The more I think about the meal at Carters the more I’m convinced it is the best meal I have ever eaten in this city. One that started with bumps of caviar off my fist and shots of caviar vodka down my throat, before moving onto goose ham tartlets with truffle that tasted like the poshest smoky bacon crisps in history. One that saw a refined take on the colonel’s secret recipe chicken (that’s KFC, you fuckwits), dusted in vinegar powder and served with a pot of chicken jelly in aged soy sauce. That chicken, oh Lordy that chicken. I don’t even care that I got the soy all down my top, it’s worth it. Stop the meal there and you’d go home happy – really fucking happy – if perhaps a little hungry. I had another eight courses and left stuffed with some duck in a bag. I know because I’ve just counted the pictures on my phone like the good little worker I am.
A hollowed out green tomato is filled with white crab meat and a cucumber ‘caviar’ which is nothing like the one I was just licking off my hand, but happens to be a great way of showcasing the sweet crab meat whilst still letting the tomato shine most. I think there is a trace of vinegar somewhere in there, but possibly it is the tomato that is sweet and acidic. Either way, it is a great dish. A really great dish. It is followed by a procession of dishes I know; Brads take on cacio e pepe first, with razor clams for pasta, a sauce of Old Winchester and seasoned with pepper dulse. I’ve said it before, it is a future classic, one of the most interesting dishes in the UK right now. Then bread, better than it ever has been, before the Birmingham soup, clad in the ornate tuille of the library. The soup, loosely based on a 17thcentury recipe for the poor, is a beef and vegetable broth seasoned with charcoal oil, poured onto a tartare of dairy cow heart and turnips. The broth is smokier than I recall it being before, and that works well at making the tartare taste like it has had heat applied.

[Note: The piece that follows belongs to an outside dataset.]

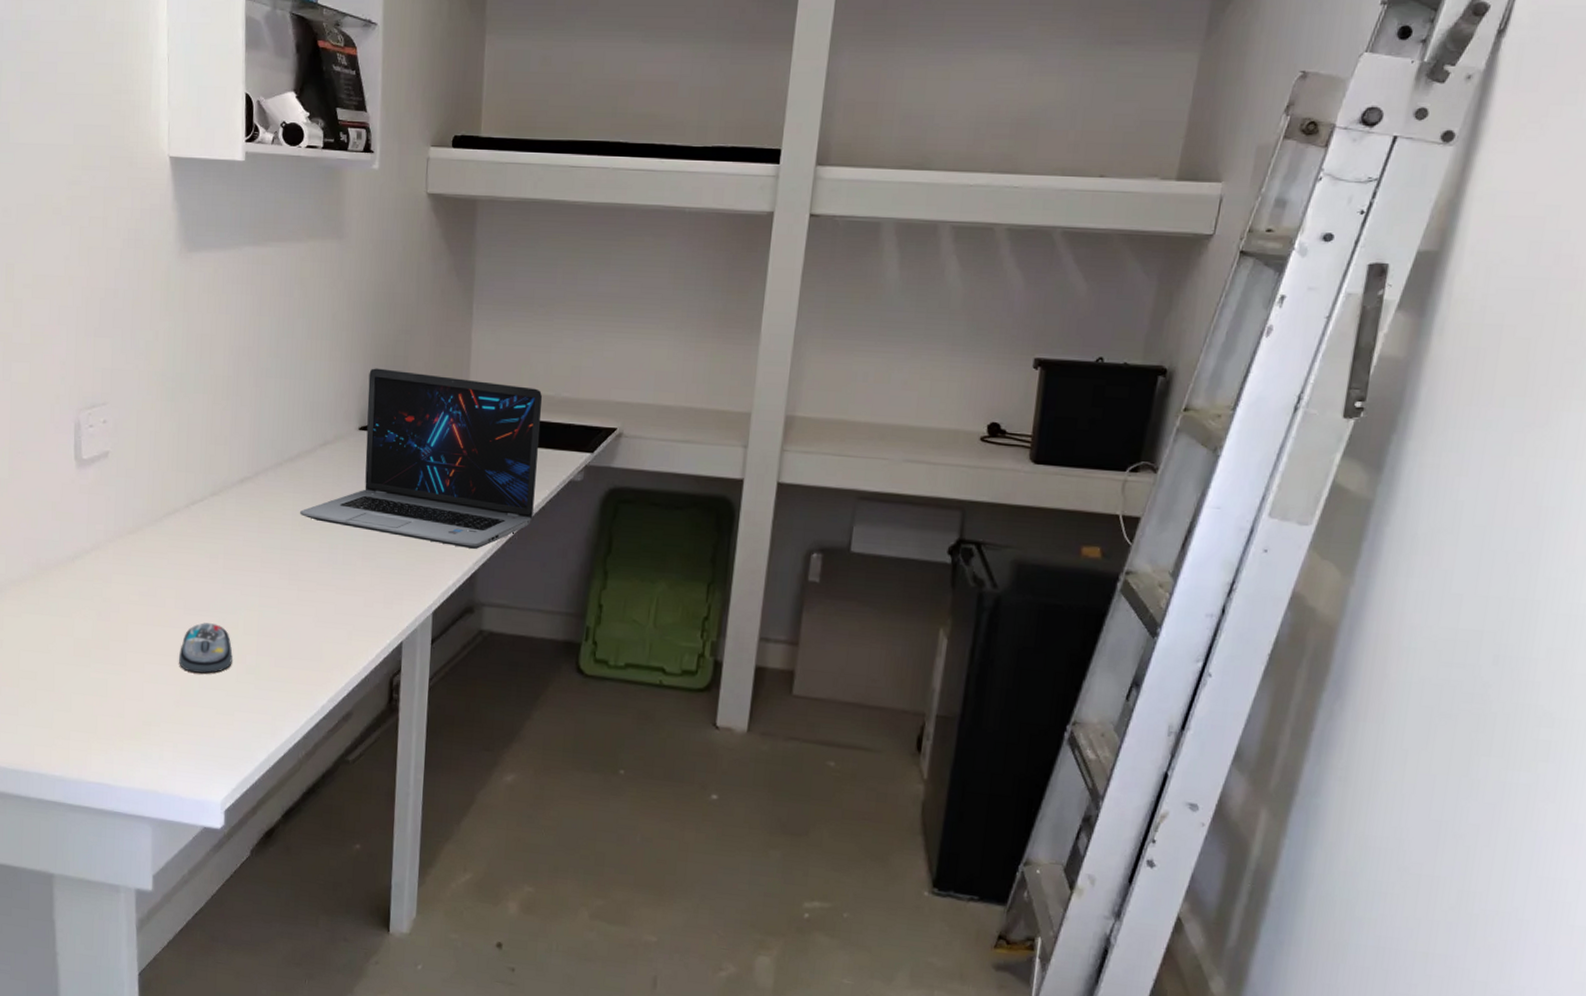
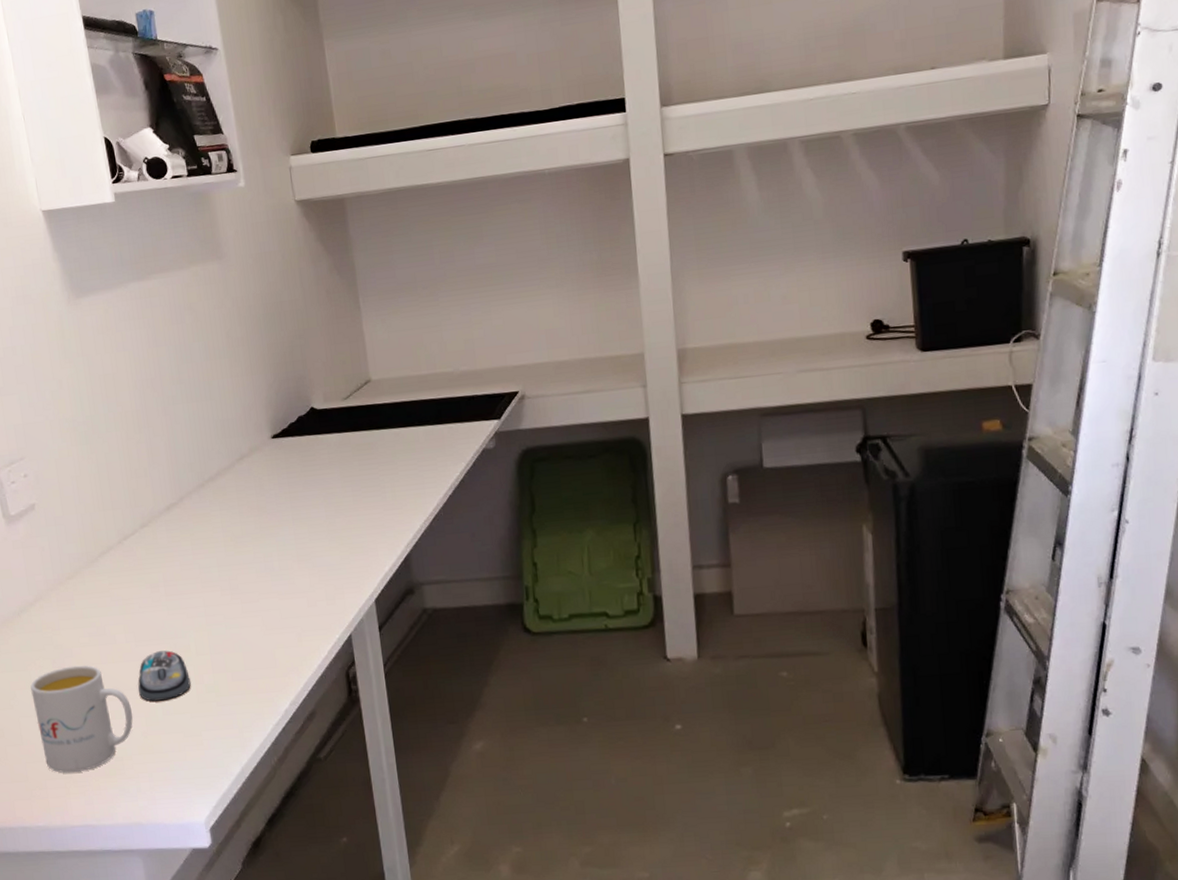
mug: none [71,621,169,729] -> present [30,665,133,773]
laptop: present [299,368,543,549] -> none [229,367,454,533]

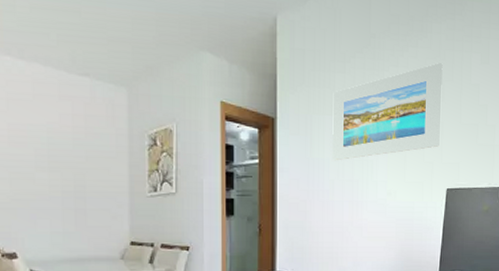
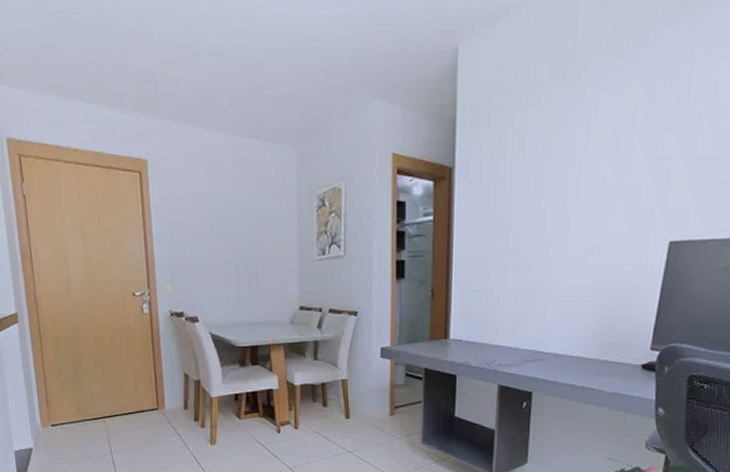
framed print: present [332,62,443,161] -> none [519,78,675,214]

I’ve had halibut here before, though this is my favourite version yet. The fish as accurately cooked as ever to a lustrous sheen, under a rummage of cabbage, roe, and Shisito peppers, lightly dressed in some funky emulsion. Almost rustic but with a lovely clean heat, it is mega, though maybe not as mega as the duck. I don’t know many processes are involved to get the duck like this, but they are worth it. Slender strips of baby pink meat, skin rendered to a glass-like crisp. A carcass that I take home and turn into fried rice lunch the following day. On the plate is a binge of sweetcorn; puree, kernels dusted in truffle, some of the husk. What threatens on paper to be too sweet a combination is just beautiful; in particular the husk has a lovely bitter quality. I love duck at the best of times, but this is something else. Two stars all day long.
The important thing to know about dessert is that there are two of them and I have four dessert wines. It’s that kind of night. First is a woodruff ice cream whippy, nice enough and as much as I’d love to give you the detail on it, I’m pretty hammered by now. Last course is new on that day. It is a tribute the red bricks of the Q Club, which if you are not familiar with rave culture, was Brums Hacienda. There is chocolate and chicory root and other stuff. I loudly proclaim it to taste like chocolate Wheetos, but it is so much better than that. Like everything else on the menu it is has impeccable balance.
Barney had launched that day and I’d turned forty a few days prior so you could say I was celebrating a bit. In there I wrote “Brad Carter is the unofficial spokesman of Birmingham and Carters is his love letter to the city”. It’s that for sure, with the nods to the library, nightclubs past, and the coloured tiles of an underpass, as demonstrated on the chocolates that come as petit fours. But it’s also so much more than that, and it feels like Carters is only starting to realise it’s full potential as Brad’s cooking becomes increasingly individual. The tasting menu is £125 per head which feels absolutely fair given to quality of cookery. It is an outstanding restaurant.